WOLFRAM

Wolfram Summer School

Alumni

Natasha Dada

Technology and Innovation

Class of 2018

Bio

Natasha Dada just finished her freshman year at Columbia University, where she is studying computer science and applied math. In addition to participating in the Wolfram Summer School, she will be a summer intern at Johns Hopkins University’s Extreme Materials Institute. Natasha hopes to apply what she learns at the Wolfram Summer School to her work at Johns Hopkins and to future research. In her free time, Natasha enjoys participating in the Columbia Space Initiative, reading and playing chess.

Computational Essay

Applications of Zipf’s Law beyond Language »

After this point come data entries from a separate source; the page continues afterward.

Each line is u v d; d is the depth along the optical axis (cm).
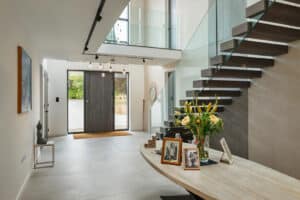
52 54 589
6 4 245
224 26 474
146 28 683
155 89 854
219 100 521
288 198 141
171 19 739
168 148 223
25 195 306
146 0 844
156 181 358
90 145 640
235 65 414
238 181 172
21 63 302
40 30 394
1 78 227
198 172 193
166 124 603
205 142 227
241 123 500
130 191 319
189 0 692
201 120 217
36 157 452
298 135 375
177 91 646
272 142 424
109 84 905
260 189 156
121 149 589
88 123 875
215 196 144
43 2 284
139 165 446
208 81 453
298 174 374
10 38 262
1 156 227
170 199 293
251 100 473
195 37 577
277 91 413
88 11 315
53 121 802
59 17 336
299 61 372
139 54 628
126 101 941
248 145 481
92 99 880
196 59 567
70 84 848
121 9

Project: An Analysis of Word Choice in the Real Estate Industry

Goal

The goal of this project is to analyze property descriptions of real estate and identify words that positively or negatively affected the success of a sale. Success of a sale is measured as the percent difference between the listing and selling prices of the property. Data for this project was gathered from MLS through redfin.com and analyzed using Wolfram Mathematica’s text analysis functions and neural nets from the Wolfram Neural Net Repository. Through a TF-IDF analysis of the data and clustering functions and an analysis of frequently used words, correlations between word content and sale success were identified.

Main Results in Detail

A TF-IDF analysis of the data found that words with slashes or hyphens, misspelled words, most abbreviations and words associated with measurement, water and public transportation were unsuccessful while words associated with time in a house and locations were successful. A feature space plot of all the words, mapped by a neural net, shows that often similar words performed very differently; for example, the words “wifi,” “gracious” and “fantastic” did well while the words “wireless,” “gorgeous” and “awesome” did poorly. Though more data is needed to confirm this trend, these results indicate that word choice may be extremely important.

Future Work

This analysis used data from a three-month period in Boston. Future research could examine different cities, rural locations and a timeframe of more than three months. Additionally, the description of a home is only one of many factors in the success of a sale. Future work could identify and examine the many factors that affect the success of a sale and the importance of each factor.